Neither Mowi nor Northern Harvest had publicly revealed how many fish were killed by a rise in water temperature in Fortune Bay in late August and early September, until today, when Northern Harvest held a press conference. The company stated that up to 2.6 million fish were believed to have died, 600,000 more than the company first thought, reported the Canadian Broadcasting Corporation (CBC).

Gerry Byrne: Wants Mowi boss Alf-Helge Aarskog to appear before NL government.
Gerry Byrne: Wants Mowi boss Alf-Helge Aarskog to appear before NL government.

Higher than first reported

It appears that this new figure, along with accusations from political opponents that Byrne was covering up for the salmon farmer, prompted him to act.

In a statement today (October 11), Byrne said: “This morning I was informed by officials from Northern Harvest Sea Farm (Mowi Canada East) that additional salmon cage sites have been affected by a mass salmon mortality event on the south coast. The additional mortality numbers make total numbers higher than initially reported by the company.

‘Evidence of non-compliance’

“As a result of the ongoing investigation and evidence of non-compliance, I am suspending all affected Northern Harvest Seafood Farms licences and issuing a directive that requires the company to continue the clean-up of the sites. I will be amending licence conditions to all unaffected Northern Harvest Seafood Farms and other associated Mowi licence sites in the coming days.”

Byrne said he had asked the “international president of Mowi” - most likely a reference to chief executive Alf-Helge Aarskog - to be available as soon as possible for an in-person meeting with the Government of Newfoundland and Labrador.

I have directed Northern Harvest officials to make themselves readily available to media and provide full disclosure.

Fisheries minister Gerry Byrne

“I have also directed Northern Harvest officials to make themselves readily available to media and provide full disclosure, as per our recently amended policies and procedures for aquaculture,” added the minister.

Byrne has already commissioned an independent, third-party review of the mass mortality event by Memorial University, and disclosure of mortality events has been made mandatory.

‘Too focused on clean-up’

Northern Harvest managing director Jamie Gaskill has admitted the company should have come clean earlier, according to CBC.
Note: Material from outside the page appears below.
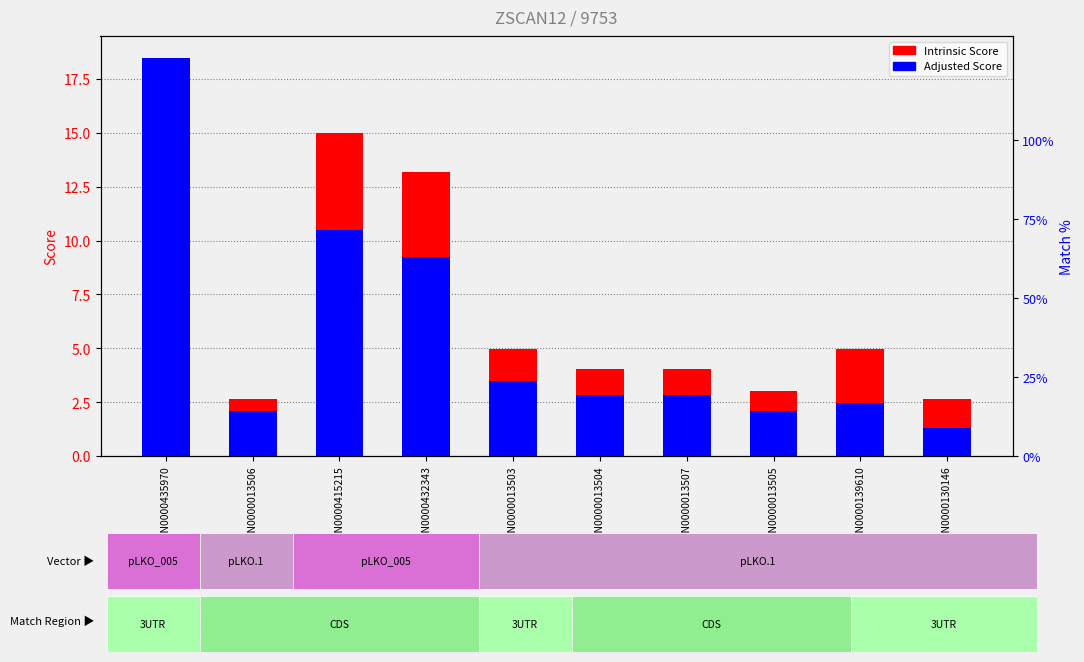

What is the difference between the maximum and minimum values in the Intrinsic Score series?

12.4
“I want to state for the record that we should have advised earlier of these additional mortalities as they occurred over time,” CBC reported Gaskill saying at today’s press conference.
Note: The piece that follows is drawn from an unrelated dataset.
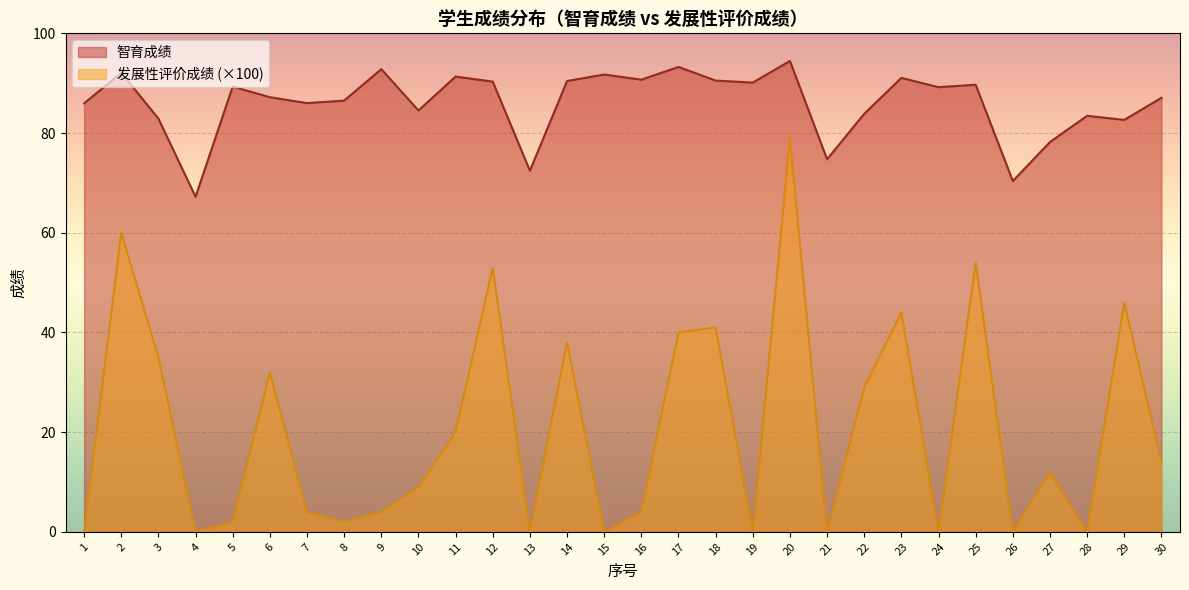

At which category is the sum across all series the highest?

20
“We were too focused on clean-up efforts, and we have learned from this experience.”

Ten out of 13 sites that Northern Harvest operates are affected, totalling 72 cages, reports CBC.

No escapes

In total the company said it has 166 cages in the water and is expecting to have clean-up finished by next week.
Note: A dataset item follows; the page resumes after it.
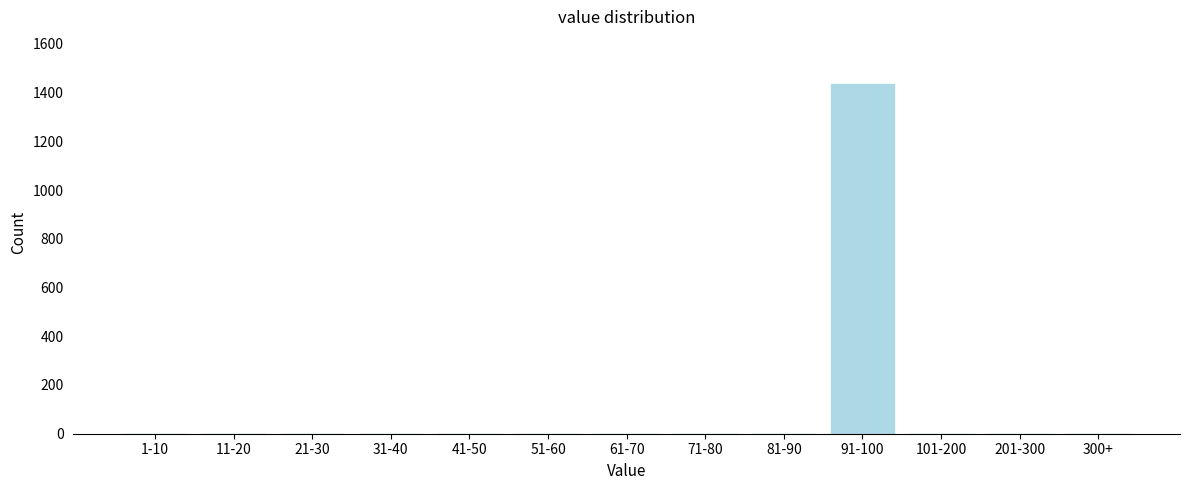

Reading left to right, what are all the values shown in this chart?

1-10=0	11-20=0	21-30=0	31-40=0	41-50=0	51-60=0	61-70=0	71-80=0	81-90=0	91-100=1436	101-200=0	201-300=0	300+=0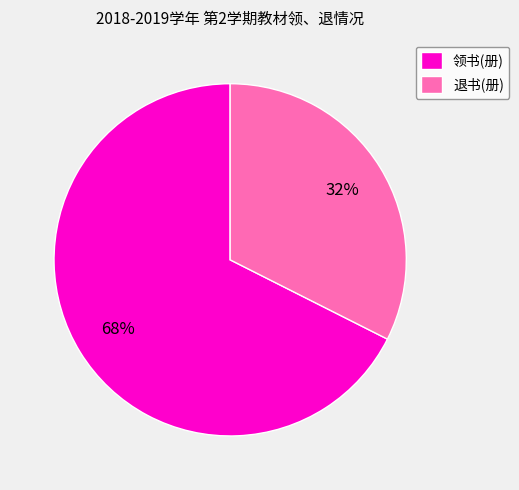

Which slice is the largest?

领书(册)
Sixty-three cages have already been cleaned, Gaskill said.

Gaskill added that no salmon have escaped, and that about 300,000 salmon are still alive in the company’s pens, which he said will be harvested.

Pink sludge

Both Northern Harvest’s silence about the die-off and the unsavoury sight and smell of the consequent clean-up have presented an open goal for salmon farming opponents.

The company has had to hire large teams of divers to help in the clean-up  and rotting fish are being sucked out of the cages and processed on land before being dumped at sea as a pale pink sludge.

“It was an absolutely awful smell,” Don Ivany of the Atlantic Salmon Federation, who was on a boat that toured the clean-up site last week, told the Globe and Mail.

“When the vessel went over the sludge, the propeller kind of stirred it up and the smell was so bad a couple people on the boat had a job to keep their breakfast down.”